DOCUMENT TEXT:
Heartfelt advice from a criminal defense lawyer turned chocolatier

By Richard Eisenberg

For almost 20 years, Shawn Askinosie was a top criminal defense lawyer, specializing in serious felony cases like murder, robbery and drugs. Some of those cases involved the prospect of the death penalty or life in prison. “The stakes were very high. I loved it. It was my calling at the time,” Askinosie told me. Until it wasn’t.

Meaningful Work
Credit: Adobe Stock

In 2005, Askinosie chucked his legal career to pursue his calling, starting a chocolate business. Today, Askinosie, 56, runs Askinosie Chocolate, a small batch bean-to-bar chocolate manufacturer, with his daughter Lawren in Springfield, Mo. Forbes has called it one of the 25 Best Small Companies in America and the 16-person small business has a big heart, sharing profits with its farmer partners and feeding 2,600 students in Tanzania and the Philippines through its A Product of Change program.

The Askinosies recently wrote a book to help others pursue their calling — Meaningful Work: A Quest to Do Great Business, Find Your Calling and Feed Your Soul. It’s part how-to for prospective entrepreneurs and part how-to-be for everyone.

I spoke with spiritual entrepreneur Shawn Askinosie, who is also a Family Brother at Assumption Abbey (a Trappist monastery) and asked him to share his story plus his advice for others who’d like to find more meaning in their lives through work (hint: he says joining a nonprofit board is not the answer):

Next Avenue: Why did you write ‘Meaningful Work?’

Shawn Askinosie: I decided I wanted to write it because I felt like it was the book I needed when I was yearning to do something else and wished I had this advice.

What do you hope readers can get from it?

My hope is that they can begin to let some idea in the book resonate with them and put it into action. It could be their interior lives — things like meditating or praying —and also their exterior lives — what do they do physically.

INFORMATION:

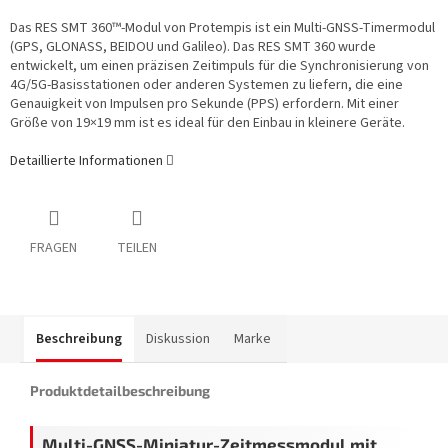
Das RES SMT 360™-Modul von Protempis ist ein Multi-GNSS-Timermodul
(GPS, GLONASS, BEIDOU und Galileo). Das RES SMT 360 wurde
entwickelt, um einen präzisen Zeitimpuls für die Synchronisierung von
4G/5G-Basisstationen oder anderen Systemen zu liefern, die eine
Genauigkeit von Impulsen pro Sekunde (PPS) erfordern. Mit einer
Größe von 19×19 mm ist es ideal für den Einbau in kleinere Geräte.
Detaillierte Informationen
FRAGEN
TEILEN
Beschreibung
Diskussion
Marke
Produktdetailbeschreibung
Multi-GNSS-Miniatur-Zeitmessmodul mit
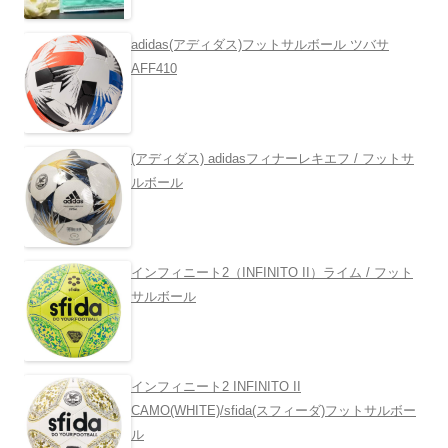
adidas(アディダス)フットサルボール ツバサ
AFF410
(アディダス) adidasフィナーレキエフ / フットサ
ルボール
インフィニート2（INFINITO II）ライム / フット
サルボール
インフィニート2 INFINITO II
CAMO(WHITE)/sfida(スフィーダ)フットサルボー
ル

ACTIVITIES:
**A.** Filter the rows and copy out every line that contains the string "GNSS".
**B.** Carry the interview with the lawyer turned chocolatier forward, beginning after its final sentence.
The interview with the lawyer turned chocolatier and the rows are unrelated material.

TASK RESULTS:
**A.**
Das RES SMT 360™-Modul von Protempis ist ein Multi-GNSS-Timermodul
Multi-GNSS-Miniatur-Zeitmessmodul mit

**B.**
How did you know it was time to leave the law for the world of chocolate? And how can others know when it’s time to stop what they’re doing and feed their soul?

Shawn Askinosie, author

We can sense this in our bodies; our bodies give us messages. Not just ‘I’m getting old,’ but maybe ‘I shouldn’t be doing this; it doesn’t feel good anymore.’

It started for me in my early 40s. I began a five-year search of what’s next for me. That was quite a process. It involved a lot of prayer — the same prayer every day, which was ‘Please God, give me something else to do.’

I believe we are encoded beings, driving toward some kind of meaning. It doesn’t matter how old you are. I know some 88-year-olds who live lives of meaning and some who don’t. And I know some 20-year-olds who live lives of meaning and some who don’t.

What about people in their 50s and 60s?

As we get older, we have greater opportunities to find meaning in life if we’re willing to look for it. The main reason it’s true is we have an understanding of what it means to have a broken heart, otherwise known as sorrow. We can examine that and then begin to figure out what’s next.

Why does experiencing sorrow matter?

One of the central quotes in my book is from Kahlil Gibran [author of ‘The Prophet’], and I’m paraphrasing: Our greatest joy is our sorrow unmasked.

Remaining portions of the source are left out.